问题描述:阿里云nginx ip_hash将所有请求转发到一台机器
排查:查看nginx的error.log, 发现大部分的client ip是来自于10.159.95网段
点击(此处)折叠或打开
- 2015/10/25 12:01:03 [warn] 21580#0: *12412231 an upstream response is buffered to a temporary file /home/work/nginx/proxy_temp/2/55/0000075552 while reading upstream, client: 10.159.95.***, server: ***.***.***, request: “POST *** HTTP/1.0”, upstream: “http://***”, host: “***.***.***”
怀疑nginx未获取到真实的用户ip,而获取到上游SLB集群的IP。
nginx官方网站中关于ip_hash的说明
Specifies that a group should use a load balancing method where requests are distributed between servers based on client IP addresses. The first three octets of the client IPv4 address, or the entire IPv6 address, are used as a hashing key. The method ensures that requests from the same client will always be passed to the same server except when this server is unavailable. In the latter case client requests will be passed to another server. Most probably, it will always be the same server as well.
飘红字段的意思是,对于IPv4,ip_hash会使用IP的前3部分作为哈希的Key,一个SLB集群对应的网段都是一致的,导致ip_hash之后的请求全部落到一台upstream机器。

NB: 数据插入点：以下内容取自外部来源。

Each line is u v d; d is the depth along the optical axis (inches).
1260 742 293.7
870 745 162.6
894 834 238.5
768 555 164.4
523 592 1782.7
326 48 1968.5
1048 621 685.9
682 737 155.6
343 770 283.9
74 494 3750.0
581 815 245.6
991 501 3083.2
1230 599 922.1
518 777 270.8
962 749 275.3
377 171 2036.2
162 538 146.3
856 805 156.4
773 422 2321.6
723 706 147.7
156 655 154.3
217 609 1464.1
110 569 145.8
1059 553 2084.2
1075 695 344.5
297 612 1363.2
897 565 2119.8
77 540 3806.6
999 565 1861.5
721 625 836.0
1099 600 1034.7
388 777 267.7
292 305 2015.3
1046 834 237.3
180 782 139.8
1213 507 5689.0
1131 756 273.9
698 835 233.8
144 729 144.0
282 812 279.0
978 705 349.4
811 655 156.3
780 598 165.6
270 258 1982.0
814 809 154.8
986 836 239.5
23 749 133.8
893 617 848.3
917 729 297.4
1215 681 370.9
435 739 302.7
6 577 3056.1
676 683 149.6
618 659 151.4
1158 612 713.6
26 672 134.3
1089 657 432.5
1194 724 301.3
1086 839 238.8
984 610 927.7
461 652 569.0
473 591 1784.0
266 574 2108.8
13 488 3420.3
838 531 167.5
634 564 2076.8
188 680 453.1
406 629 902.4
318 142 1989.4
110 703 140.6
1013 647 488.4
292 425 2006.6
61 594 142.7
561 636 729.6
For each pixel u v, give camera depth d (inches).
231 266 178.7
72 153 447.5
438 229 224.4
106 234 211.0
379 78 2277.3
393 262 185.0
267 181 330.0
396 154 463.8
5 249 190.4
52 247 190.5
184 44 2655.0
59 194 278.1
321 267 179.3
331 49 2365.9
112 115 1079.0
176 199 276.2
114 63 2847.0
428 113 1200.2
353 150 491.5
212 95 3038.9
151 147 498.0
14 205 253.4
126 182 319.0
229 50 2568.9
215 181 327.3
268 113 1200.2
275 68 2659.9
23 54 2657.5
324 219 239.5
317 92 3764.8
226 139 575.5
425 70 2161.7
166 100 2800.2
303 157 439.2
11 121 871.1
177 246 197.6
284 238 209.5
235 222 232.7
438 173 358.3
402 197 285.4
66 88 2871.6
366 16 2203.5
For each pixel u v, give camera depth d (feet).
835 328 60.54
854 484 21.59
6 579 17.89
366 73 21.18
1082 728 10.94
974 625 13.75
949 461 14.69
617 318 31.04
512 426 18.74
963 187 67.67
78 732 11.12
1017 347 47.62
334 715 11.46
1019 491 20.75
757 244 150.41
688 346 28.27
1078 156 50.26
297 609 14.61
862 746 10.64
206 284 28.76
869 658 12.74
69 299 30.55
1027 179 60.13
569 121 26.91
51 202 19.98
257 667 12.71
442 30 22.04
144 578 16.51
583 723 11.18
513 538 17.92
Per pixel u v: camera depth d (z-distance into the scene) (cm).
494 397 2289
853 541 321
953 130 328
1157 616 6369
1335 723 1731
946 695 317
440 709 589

解决方案:让nginx获取到用户的真实IP,使用real client ip做ip_hash
1. 重新编译nginx, 增加–with-http_realip_module模块
2. 在nginx.conf中http{}中,增加
点击(此处)折叠或打开
- real_ip_header X-Forwarded-For;
- set_real_ip_from 0.0.0.0/0;
- real_ip_recursive on;
3. 重启nginx,查看error.log检查client: 对应日志,已经变成了用户真实的外网出口IP
4. 检查upstream的机器流量,已趋于均衡